PROBLEM TO SOLVE =
Copy the listing verbatim, excluding any images found in it.

DATA SHOWN =
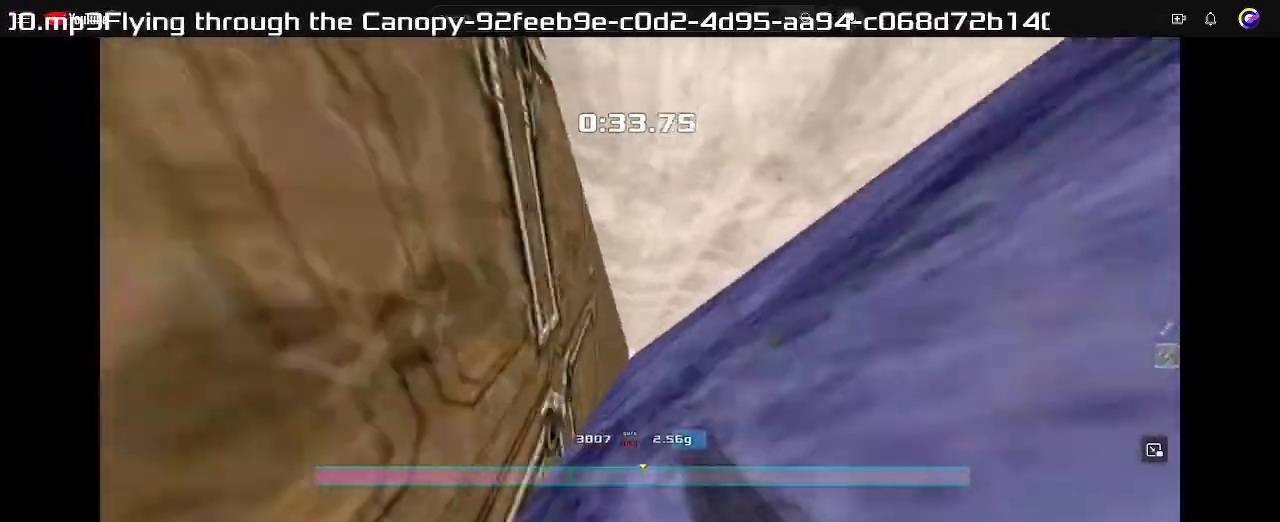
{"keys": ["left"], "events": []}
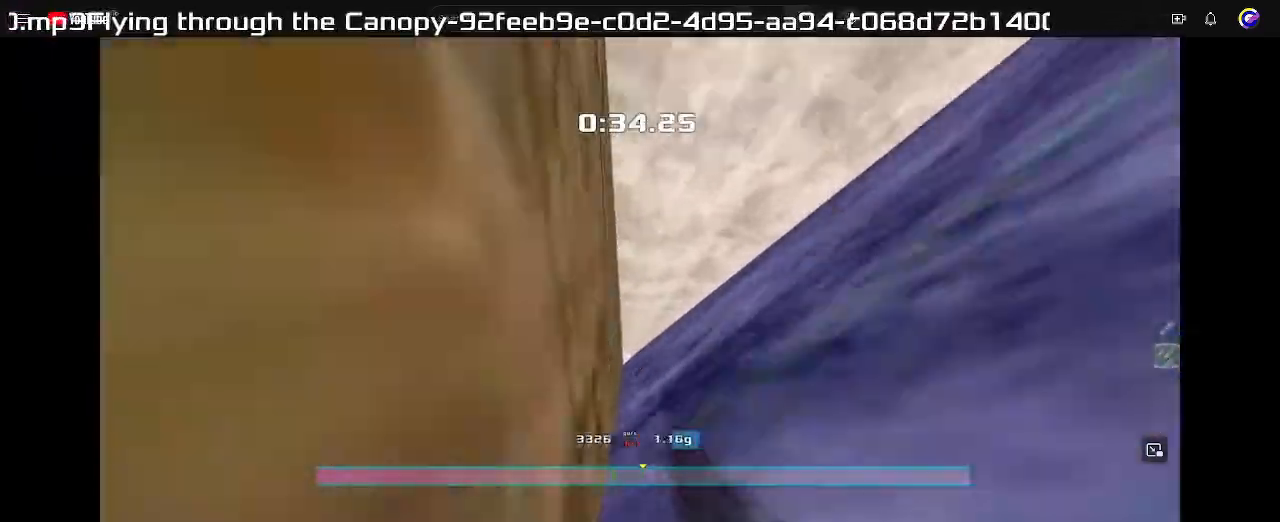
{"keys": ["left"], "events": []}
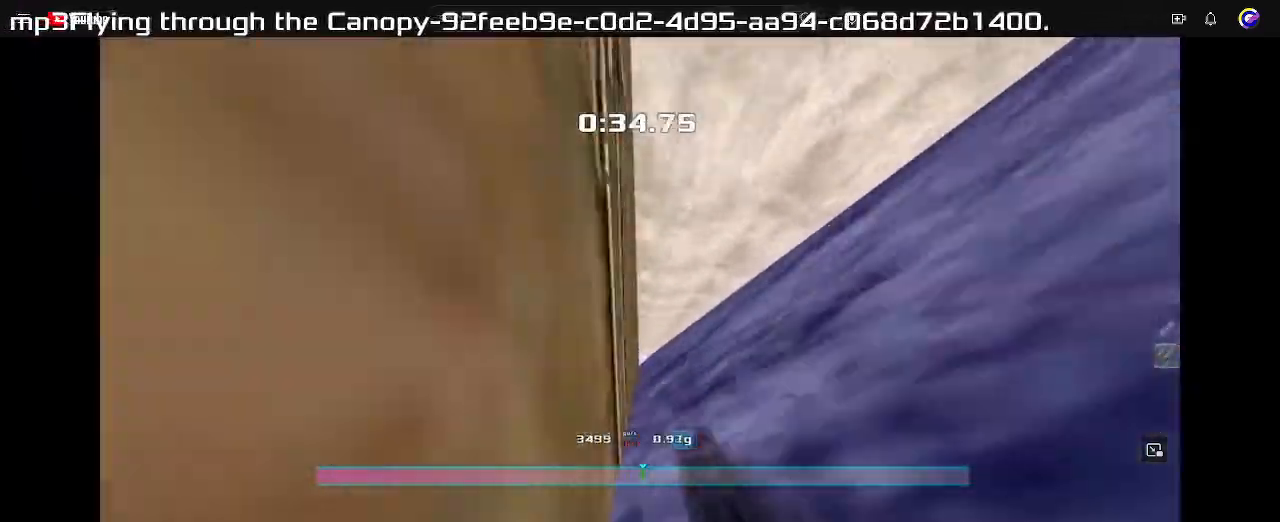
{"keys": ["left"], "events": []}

ANSWER TO THIS PROBLEM =
{"keys": ["left"], "events": []}
{"keys": ["left"], "events": []}
{"keys": ["left"], "events": []}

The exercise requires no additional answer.